Pentagon reveals new weapon to deal with protesters by Duncan Campbell /the Guardian Thursday July 05, 2001 at 02:45 PM |
Pentagon reveals next superweapon: the stinkbomb
Duncan Campbell in Los Angeles
Thursday July 5, 2001
The Guardian
It is, as 10-year-old boys have known for decades, one of the most powerful weapons known to humanity. Now the world's most sophisticated and well-funded centre of defence and armaments has finally made the same discovery.
The Pentagon is developing a stinkbomb powerful enough to drive away hostile crowds in a move towards what will almost certainly be classified as "stench warfare".
No longer will demonstrators be able to say that they smell a rat when they spot the police or army gathering to halt their progress - they will be smelling something altogether more subtle.
The new stinkbomb will be part of the police and army's arsenal for dealing with the increasing number of violent protests against globalisation that have been taking place wherever world leaders and financial institutions gather around the globe, from Seattle in 1999 to Gothenburg last month.
"It would give us an offensive capability against large and unruly groups of people, if they are unwilling to move or are openly hostile," a Pentagon spokesman told the New Scientist magazine, which this week published details of the invention. "And it would minimise the risk to our people and to the antagonists."
The researchers who have been working on the project said there was a close link between a particular kind of smell and fear, and that a particular odour can activate tissue deep within the brain.

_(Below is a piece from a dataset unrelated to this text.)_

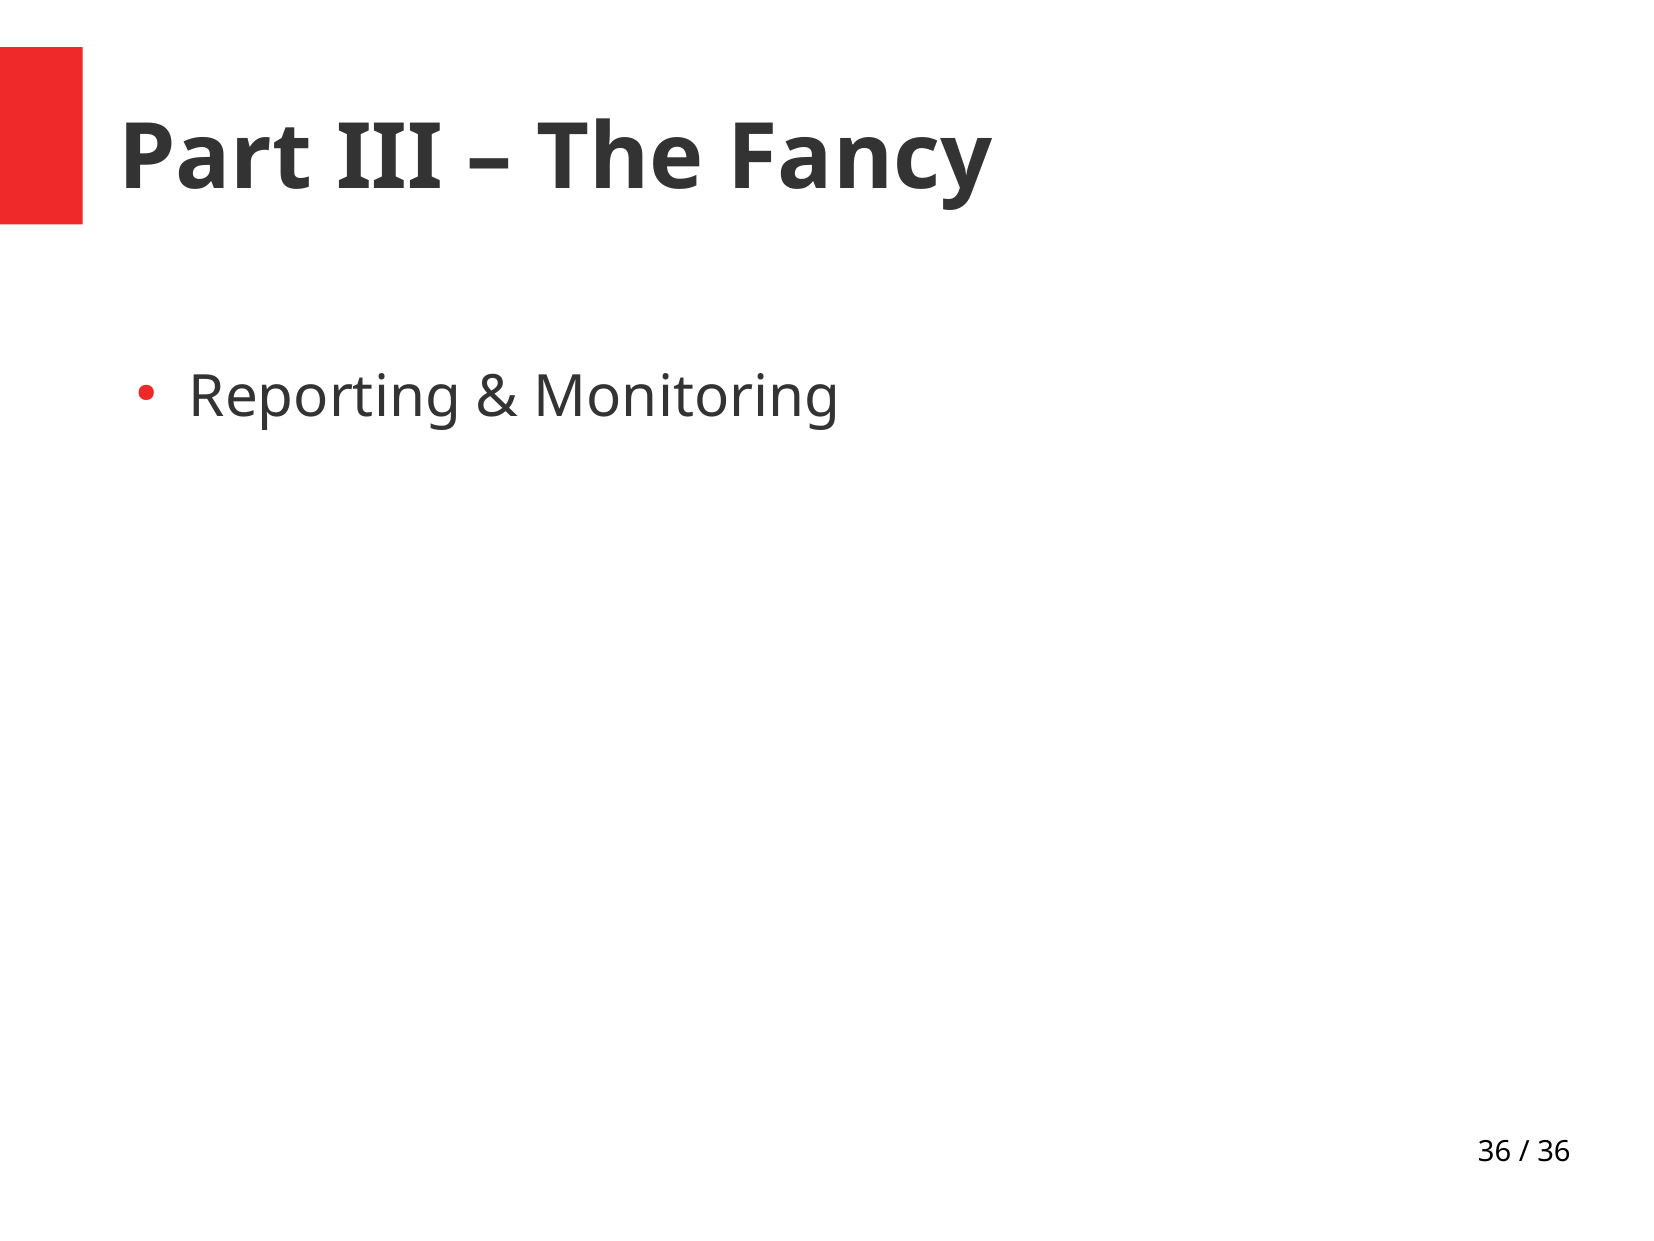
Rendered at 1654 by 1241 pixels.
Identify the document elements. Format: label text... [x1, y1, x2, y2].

The aim would be to use such a smell to send a panic through the ranks of demonstrators.
Pam Dalton, a cognitive psychologist at the Monell Chemical Senses Centre in Philadelphia who is leading the search for a more sensitive stinkbomb, has tested smells on volunteers of different ethnic origins to try to find a formula that affects everyone.
She is reported to have found two odours that appear to transcend culture; a mixture of the two could form the basis of the new weapon.
This could also be seen as the authorities getting their own back for the use of odour warfare by protesters. A favourite ploy has been to lob lion dung taken from zoos and safari parks at police horses, who panic at the lions' scent and throw their riders.